> [ABOUT THIS EXERCISE]: Go to the line with "middle tip: (636, 337)" in the records below, then output it and each following line exactly, up to and including the line with "index dip: (275, 179)". Skip pictures and add nothing.

> [EXERCISE INPUT]:
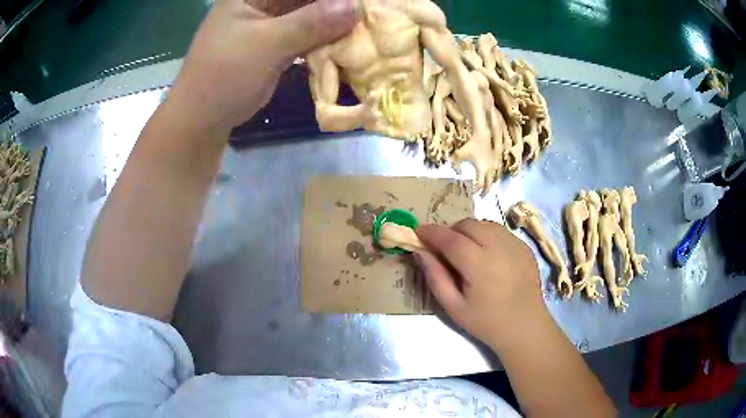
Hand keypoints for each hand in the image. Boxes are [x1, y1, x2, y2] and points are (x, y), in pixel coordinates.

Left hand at [169, 0, 356, 132]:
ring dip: (332, 20)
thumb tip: (355, 7)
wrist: (202, 119)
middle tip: (364, 11)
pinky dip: (323, 38)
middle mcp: (259, 3)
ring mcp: (266, 23)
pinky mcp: (273, 44)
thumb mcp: (267, 44)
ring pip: (307, 13)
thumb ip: (311, 22)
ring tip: (359, 25)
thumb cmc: (225, 75)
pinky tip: (344, 40)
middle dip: (333, 4)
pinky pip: (305, 34)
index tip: (355, 2)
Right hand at [415, 219, 546, 347]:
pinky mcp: (524, 246)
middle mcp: (499, 247)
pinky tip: (487, 255)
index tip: (418, 232)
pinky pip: (499, 231)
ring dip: (469, 231)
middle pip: (468, 225)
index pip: (450, 238)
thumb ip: (435, 277)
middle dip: (451, 231)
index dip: (432, 232)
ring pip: (484, 224)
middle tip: (444, 249)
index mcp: (479, 265)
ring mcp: (515, 244)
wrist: (525, 326)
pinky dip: (487, 235)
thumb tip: (420, 252)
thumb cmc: (486, 322)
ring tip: (466, 251)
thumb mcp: (453, 307)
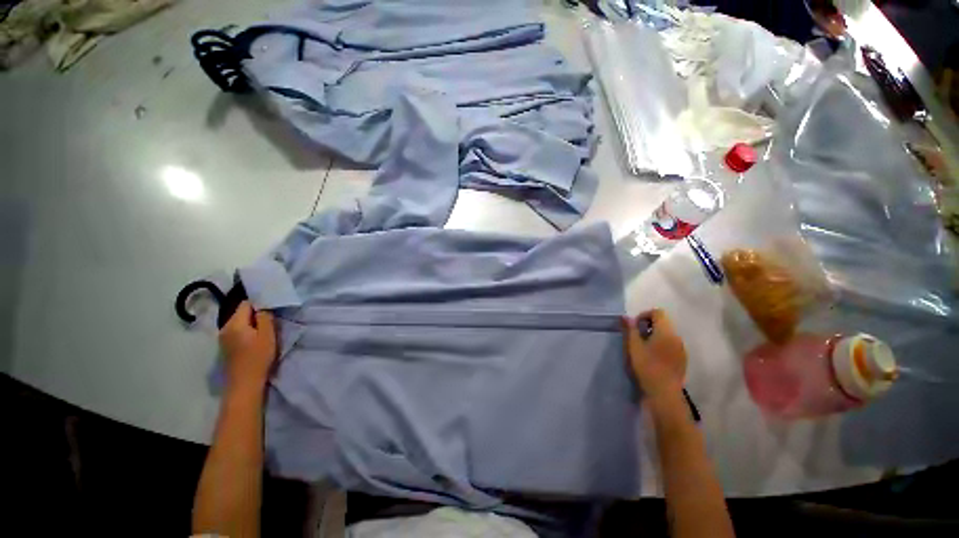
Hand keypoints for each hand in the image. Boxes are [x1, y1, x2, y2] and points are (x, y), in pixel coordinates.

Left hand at [219, 301, 276, 390]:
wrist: (244, 384)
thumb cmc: (258, 357)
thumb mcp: (267, 335)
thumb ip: (265, 317)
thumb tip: (263, 307)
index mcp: (234, 323)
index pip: (246, 304)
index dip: (259, 304)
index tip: (272, 309)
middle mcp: (224, 328)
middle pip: (241, 313)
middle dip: (255, 314)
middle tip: (271, 321)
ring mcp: (223, 339)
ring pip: (239, 323)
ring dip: (251, 324)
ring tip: (264, 331)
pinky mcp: (225, 347)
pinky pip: (237, 332)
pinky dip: (247, 332)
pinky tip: (255, 340)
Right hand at [622, 309, 687, 401]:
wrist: (664, 393)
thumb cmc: (647, 367)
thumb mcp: (634, 347)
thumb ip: (630, 329)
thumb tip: (625, 316)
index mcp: (666, 332)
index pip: (658, 312)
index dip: (644, 315)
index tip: (634, 326)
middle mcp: (677, 337)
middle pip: (663, 322)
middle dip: (648, 325)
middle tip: (636, 337)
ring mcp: (681, 349)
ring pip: (667, 334)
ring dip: (654, 335)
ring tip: (643, 348)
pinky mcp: (682, 359)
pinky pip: (671, 344)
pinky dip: (661, 345)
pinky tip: (653, 358)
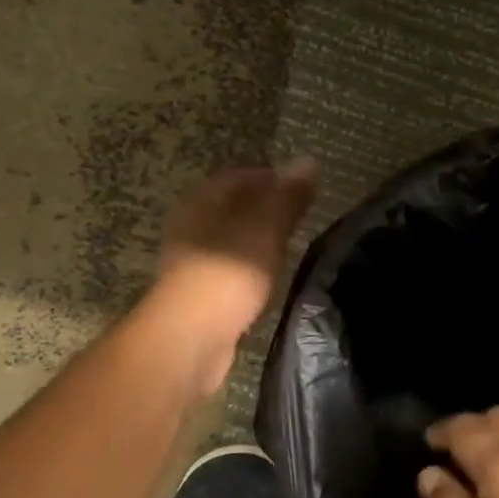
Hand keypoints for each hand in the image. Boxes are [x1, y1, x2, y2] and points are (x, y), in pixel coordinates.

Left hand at [151, 161, 316, 389]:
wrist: (191, 337)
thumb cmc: (229, 272)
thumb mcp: (267, 227)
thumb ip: (288, 195)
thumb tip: (308, 160)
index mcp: (202, 199)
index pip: (241, 175)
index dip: (275, 179)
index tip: (305, 194)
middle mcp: (190, 222)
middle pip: (234, 206)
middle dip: (266, 210)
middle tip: (301, 221)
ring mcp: (190, 258)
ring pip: (231, 238)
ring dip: (257, 240)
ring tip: (289, 249)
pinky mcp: (196, 290)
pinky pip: (228, 267)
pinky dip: (248, 267)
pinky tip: (267, 279)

> [TASK RESPONSE]:
middle tip: (636, 337)
ring mcp: (681, 349)
ring pip: (667, 334)
ring dip: (654, 335)
ring tip: (643, 348)
pinky mcp: (682, 359)
pinky pip: (671, 344)
pinky dip: (661, 345)
pinky tip: (653, 358)
Hand keypoints for each hand in the image. Boxes are [x1, y1, x2, y2] and points are (x, y), in pixel coordinates.

Left hand at [151, 161, 316, 389]:
wrist: (191, 337)
thumb cmc: (229, 272)
thumb mcp: (267, 227)
thumb ip: (288, 195)
thumb tip: (308, 160)
index mcp: (202, 199)
index pip: (241, 175)
index dip: (275, 179)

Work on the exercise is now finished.